Disabled people are often placed in the same ‘box’. Arts and Sports are now also placed together as we head towards London 2012. What overlaps exist? What are the lines of tension? What is the common ground?
Arts Versus Sports is a Yorkshire project, coordinated by ADA inc, focusing on the creative responses of disabled artists to the complex overlaps between art, sport and disability. It aims to stimulate discussion to enrich and deepen Yorkshire’s position as we all head forwards towards 2012 and the Olympics, Paralympics and Cultural Olympiad, and to help disabled artists in the region showcase their work and raise their profile.
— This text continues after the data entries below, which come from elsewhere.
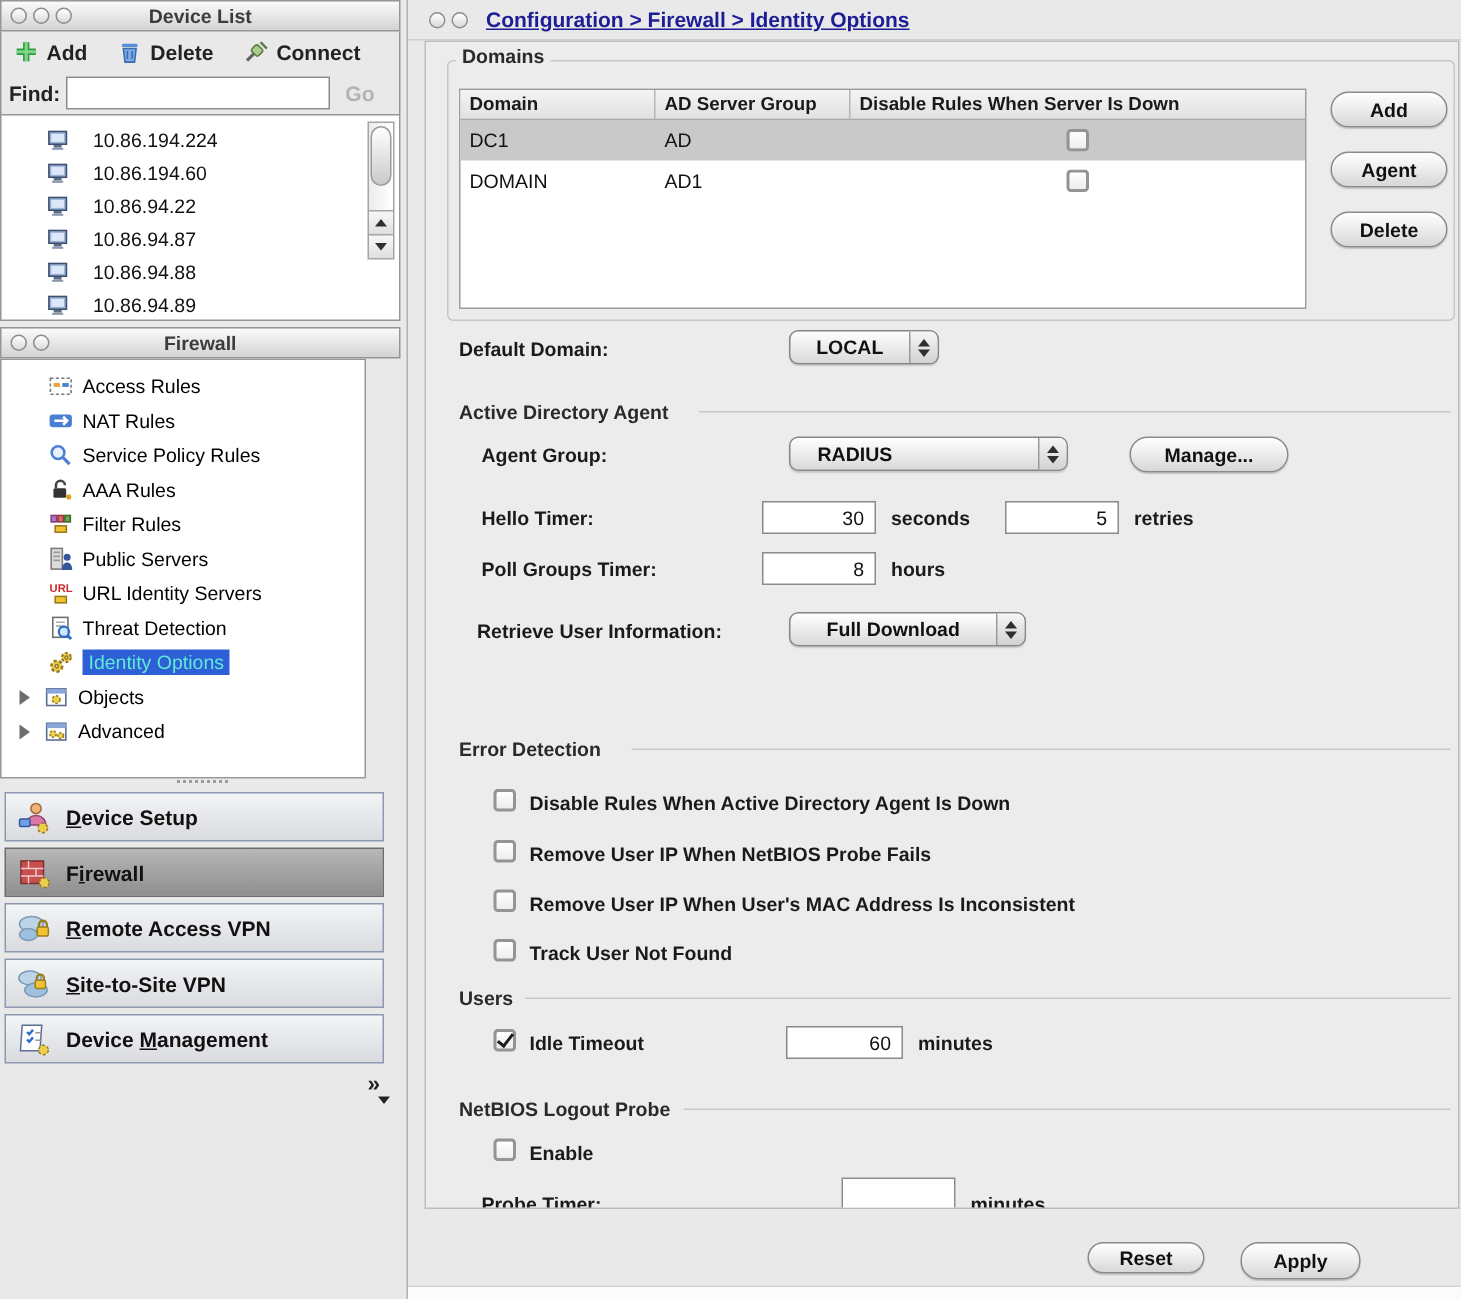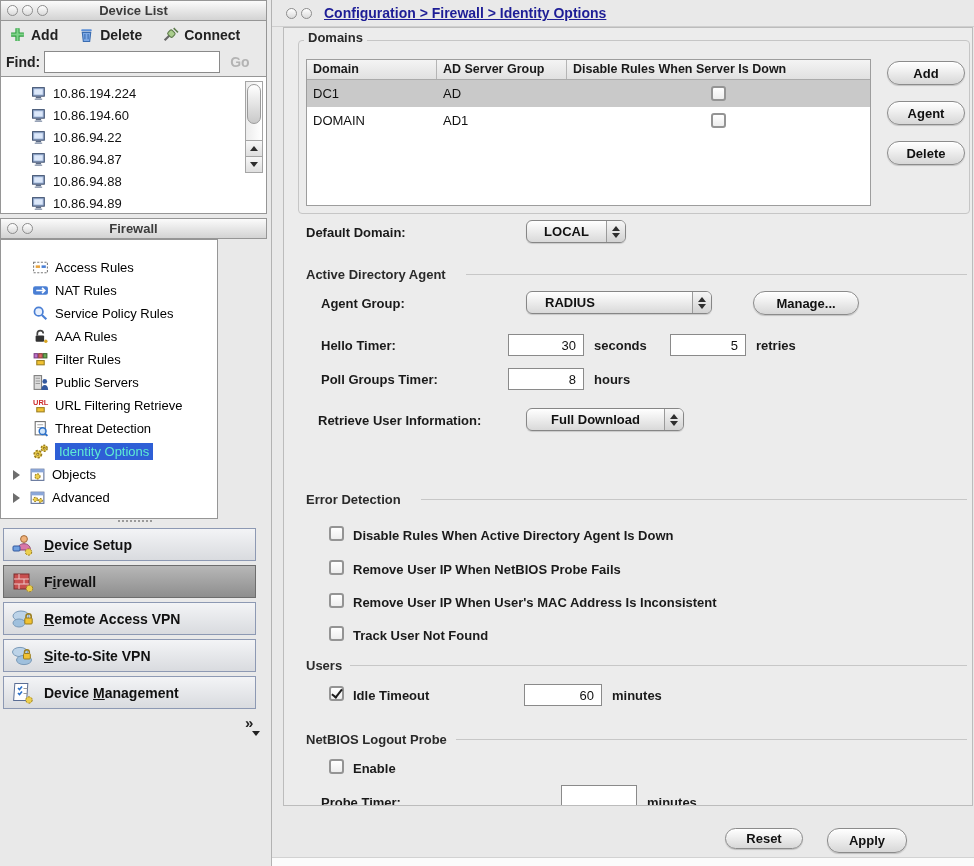--- a/index.html
+++ b/index.html
@@ -63,31 +63,31 @@
     display:flex; align-items:center; gap:6px; padding-left:8px; font-size:14px; font-weight:600; color:#222; }
   .dl-tool { display:flex; align-items:center; gap:5px; margin-right:14px; }
   .dl-find { position:absolute; left:0; top:48px; width:267px; height:28px;
     border-left:1px solid #969696; border-right:1px solid #969696;
     display:flex; align-items:center; font-size:14px; font-weight:600; color:#222; padding-left:5px;}
   .dl-find input { width:176px; height:22px; border:1px solid #8a8a8a; background:#fff; margin-left:4px;
     font-family:"Liberation Sans",sans-serif; font-size:13px; padding:0 4px; }
   .dl-go { color:#b3b3b3; font-weight:700; font-size:14px; margin-left:10px; }
   .dl-list { position:absolute; left:0; top:76px; width:267px; height:138px; background:#fff;
     border:1px solid #969696; padding-top:5px; }
-  .dl-row { display:flex; align-items:center; gap:5px; height:22px; padding-left:30px;
+  .dl-row { display:flex; align-items:center; gap:14px; height:22px; padding-left:30px;
     font-size:13px; font-weight:500; color:#111; }
   .dl-scroll { position:absolute; right:3px; top:4px; width:18px; height:92px;
     border:1px solid #a5a5a5; background:linear-gradient(to right,#ececec,#ffffff); }
   .dl-thumb { position:absolute; left:1px; top:2px; width:14px; height:40px; border-radius:8px;
     border:1px solid #9a9a9a; background:linear-gradient(#ffffff,#c9c9c9); }
   .dl-arrowbox { position:absolute; left:0; width:16px; height:16px; border-top:1px solid #a5a5a5;
     display:flex; align-items:center; justify-content:center; background:linear-gradient(#f7f7f7,#dfdfdf); }
   
-  .fw-tree { position:absolute; left:0; top:239px; width:218px; height:280px; background:#fff;
-    border:1px solid #969696; padding-top:16px; }
+  .fw-tree { position:absolute; left:0; top:239px; width:244px; height:280px; background:#fff;
+    border:1px solid #969696; padding-top:6px; }
   .tree-item { position:relative; display:flex; align-items:center; gap:6px; height:23px; padding-left:31px;
     font-size:13px; font-weight:500; color:#000; }
   .tree-item.expandable { padding-left:28px; }
   .tree-arrow { position:absolute; left:12px; width:0; height:0;
     border-top:5px solid transparent; border-bottom:5px solid transparent; border-left:7px solid #6e6e6e; }
   .tree-icon { width:17px; height:17px; display:inline-flex; }
   .tree-label.selected { background:#2e5fd6; color:#5eead4; padding:1px 4px; }
   .splitter-dots { position:absolute; left:118px; top:520px; width:34px; height:3px;
     border-top:2px dotted #9a9a9a; }
   
@@ -324,21 +324,21 @@
         </span>
       <span class="tree-label">Public Servers</span>
     </div>
     <div class="tree-item">
       <span class="tree-icon">
           <svg viewBox="0 0 16 16">
             <text x="1" y="7.5" font-family="Liberation Sans,sans-serif" font-size="7" font-weight="bold" fill="#cc2a2a">URL</text>
             <rect x="4.5" y="10" width="7" height="4" fill="#f1c232" stroke="#9a7d1f"></rect>
           </svg>
         </span>
-      <span class="tree-label">URL Filtering Retrieve</span>
+      <span class="tree-label">URL Identity Servers</span>
     </div>
     <div class="tree-item">
       <span class="tree-icon">
           <svg viewBox="0 0 16 16">
             <rect x="3" y="1.5" width="9.5" height="12.5" fill="#fff" stroke="#6e6e6e"></rect>
             <path d="M5 4.5h5.5M5 7h5.5" stroke="#aaa"></path>
             <circle cx="10" cy="10.5" r="3.2" fill="rgba(190,220,250,.7)" stroke="#2a6fc9" stroke-width="1.4"></circle>
             <path d="M12.3 12.8l2.2 2.2" stroke="#2a6fc9" stroke-width="1.8"></path>
           </svg>
         </span>

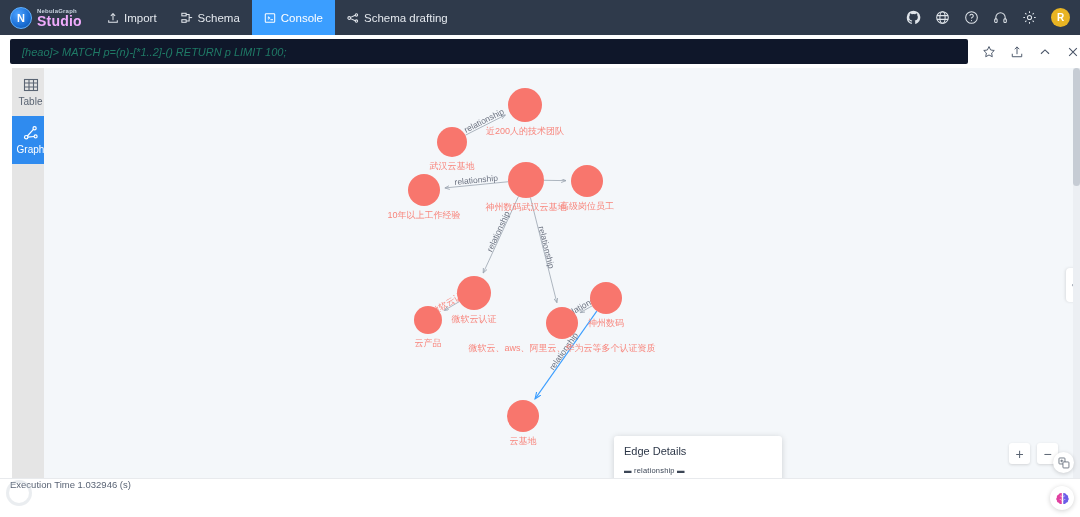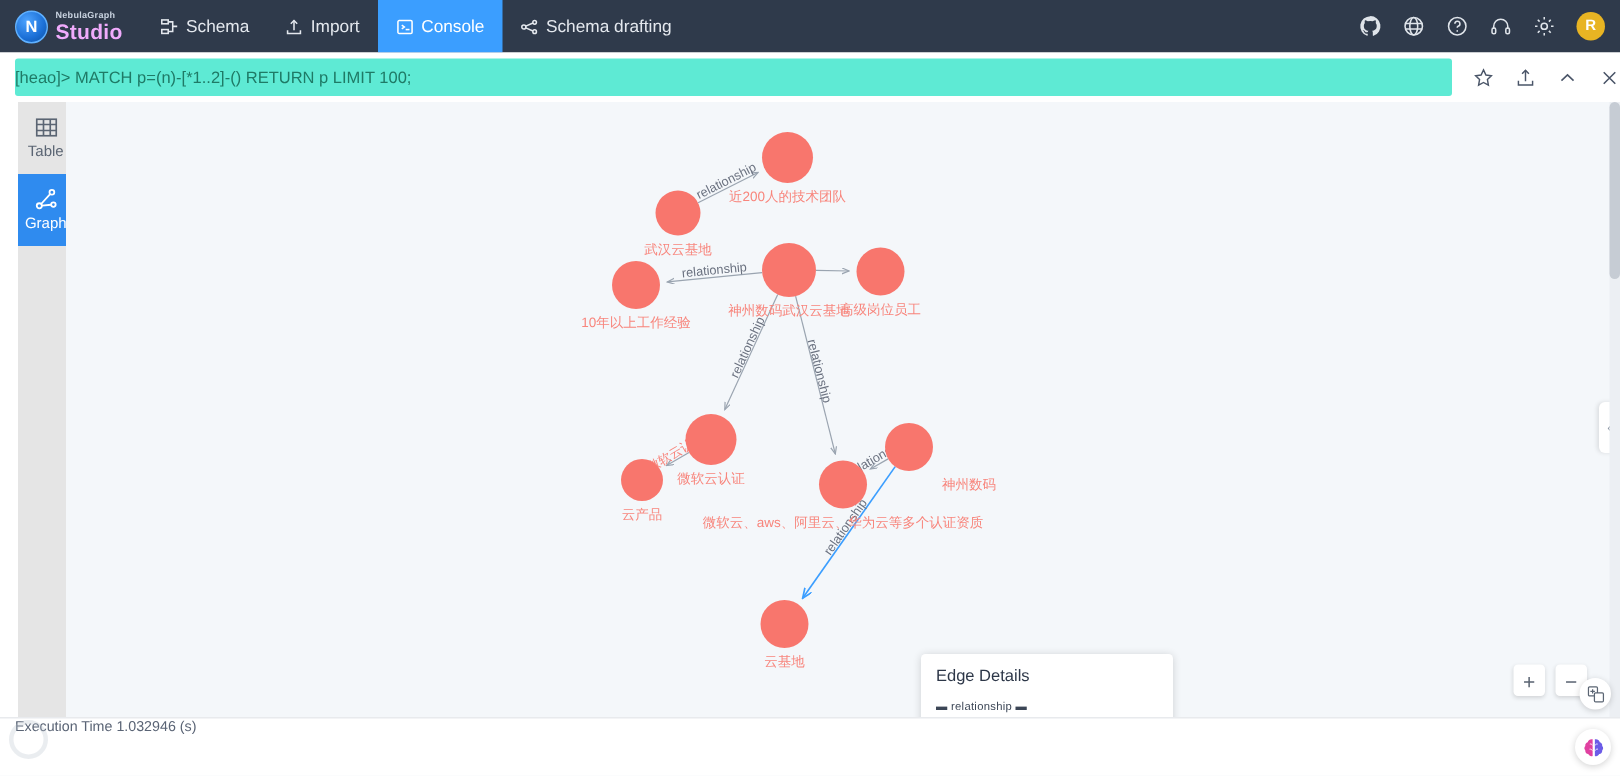--- a/index.html
+++ b/index.html
@@ -49,24 +49,25 @@
     display:flex; align-items:center; justify-content:center; cursor:pointer;
   }
 
   
   .querybar {
     position:absolute; top:35px; left:0; width:1080px; height:33px;
     background:#ffffff; display:flex; align-items:center;
   }
   .query-input {
     margin-left:10px; height:25px; width:962px;
-    background:#5eead4; border:none; border-radius:2px;
+    background:#0f172a; border:none; border-radius:2px;
     color:#1f7a66; font-size:11px;
-    display:flex; align-items:center; padding-left:0;
+    display:flex; align-items:center; padding-left:12px;
     font-family:"Liberation Sans", sans-serif;
+    font-style:italic;
   }
   .query-actions { display:flex; align-items:center; gap:14px; margin-left:14px; }
   .qa-ico { width:14px; height:14px; color:#4a5568; cursor:pointer; display:block;}
 
   
   .rail {
     position:absolute; left:0; top:68px; width:44px; height:410px;
     background:#e5e5e5; border-right:7px solid #84cc16;margin-left:12px;
   }
   .rail-item {
@@ -169,44 +170,44 @@
 <div class="topbar">
   <div class="logo-wrap">
     <div class="logo-badge">N</div>
     <div class="logo-text">
       <span class="l1">NebulaGraph</span>
       <span class="l2">Studio</span>
     </div>
   </div>
 
   <div class="nav-items">
+    <div class="nav-item">
+      <span class="nav-ico">
+        <svg viewBox="0 0 14 14" width="12" height="12">
+            <g fill="none" stroke="currentColor" stroke-width="1.2">
+          <path d="M7 9.5V2"></path>
+              <path d="M4.5 4.5L7 2l2.5 2.5"></path>
+              <path d="M2 9.5v2.5h10V9.5"></path>
+            </g>
+          </svg>
+      </span>
+      <span>Import</span>
+    </div>
     <div class="nav-item">
       <span class="nav-ico">
         <svg viewBox="0 0 14 14" width="12" height="12">
             <g fill="none" stroke="currentColor" stroke-width="1.2">
           <rect x="1" y="1.5" width="5" height="3"></rect>
               <rect x="1" y="9" width="5" height="3"></rect>
           <path d="M6 3h3.5v7.5H6"></path>
               <path d="M9.5 6.5H13"></path>
             </g>
           </svg>
       </span>
       <span>Schema</span>
-    </div>
-    <div class="nav-item">
-      <span class="nav-ico">
-        <svg viewBox="0 0 14 14" width="12" height="12">
-            <g fill="none" stroke="currentColor" stroke-width="1.2">
-          <path d="M7 9.5V2"></path>
-              <path d="M4.5 4.5L7 2l2.5 2.5"></path>
-              <path d="M2 9.5v2.5h10V9.5"></path>
-            </g>
-          </svg>
-      </span>
-      <span>Import</span>
     </div>
     <div class="nav-item active">
       <span class="nav-ico">
         <svg viewBox="0 0 14 14" width="12" height="12">
             <g fill="none" stroke="currentColor" stroke-width="1.2">
           <rect x="1.5" y="2" width="11" height="10" rx="1"></rect>
               <path d="M4.5 5.5L6.5 7l-2 1.5"></path>
               <path d="M7.5 9h3"></path>
             </g>
           </svg>
@@ -359,21 +360,21 @@
 
   <div id="label-layer">
       <div class="node-label" style="left: 481px; top: 57px;">近200人的技术团队</div>
       <div class="node-label" style="left: 408px; top: 92px;">武汉云基地</div>
       <div class="node-label" style="left: 380px; top: 141px;">10年以上工作经验</div>
       <div class="node-label" style="left: 482px; top: 133px;">神州数码武汉云基地</div>
       <div class="node-label" style="left: 543px; top: 132px;">高级岗位员工</div>
       <div class="node-label" style="left: 430px; top: 245px;">微软云认证</div>
       <div class="node-label" style="left: 384px; top: 269px;">云产品</div>
       <div class="node-label" style="left: 518px; top: 274px;">微软云、aws、阿里云、华为云等多个认证资质</div>
-      <div class="node-label" style="left: 562px; top: 249px; margin-left: 40px;">神州数码</div>
+      <div class="node-label" style="left: 562px; top: 249px;">神州数码</div>
       <div class="node-label" style="left: 479px; top: 367px;">云基地</div>
     </div>
 
   <div class="edge-details">
     <div class="ed-title">Edge Details</div>
     <div class="ed-rel">
       <span>▬ </span><span>relationship</span><span> ▬</span>
     </div>
 
   </div>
The region was the starting point: Yorkshire has world-class disabled athletes and internationally recognised disability arts companies and artists – how can we maximise the potential we have, whilst also acknowledging our differences? So three disabled artists were asked to explore those differences and create responses to the title ‘Arts Versus Sports’.
Helen Burke has been writing poetry for 30 years and is widely published in magazines and anthologies. She has won the Manchester, the Norwich and the Leslie Richardson (Yorkshire) poetry prizes and won Poetry in Performance Prizes at both Ilkley and Sheffield Literature Festivals. She created seven new poems, each exploring a different aspect of her reactions. Some, such as A Poet In The Goldfish Bowl Of Sport, look at the core differences between the two: “Sports people are sorted./ Sports people seem easy in their skin./ Relaxed. All of a piece./ Not us. We’re the artists./… /Our credentials are dubious.” Others focus on recognisable tensions within the disability movement, as in The Hierarchy Of Limbs: “There is a pecking order, even here. / Two legs good – one leg better.”
Steven Harrison suffered spinal cord damage in 1998 and retrained as an artist. He is currently studying for a Masters Degree in Art Psychotherapy and plays wheelchair rugby. For Arts Versus Sports, he created a piece, inspired by the five olympic rings and the Paralympic values, which include courage, determination, inspiration and equality.
The clear perspex rings are raised up on barbed wire, to show the painful reality disabled people face - in their daily lives as well as in working to gain recognition in sports or arts. Each ring contains a different element – a representation of the rubella virus in a petri dish, of the double helix of DNA, of a human embryo, a shard of bone and a scalpel – each illustrating a different aspect of the heritage of disabled people.
Edmund Davies is a professional learning disabled actor who works full time as part of Mind The Gap’s Acting Company. Through Mind The Gap’s Agency he has played the part of Chris Taylor in ITV’s ‘Cold Blood’ and most recently as Tom, alongside Sir Ian Mckellen in BBC Radio drama ‘Walter Now.’ His response was a performance piece highlighting the discrepancies in the ways that different disabilities are treated within both arts and sports, and how learning disabled people are marginalised within both.
The next step in the programme is to showcase the work of Simon Mckeown, an established digital creator with a radical interest in representing disability in new and innovative ways and creator of the Motion Disabled exhibition.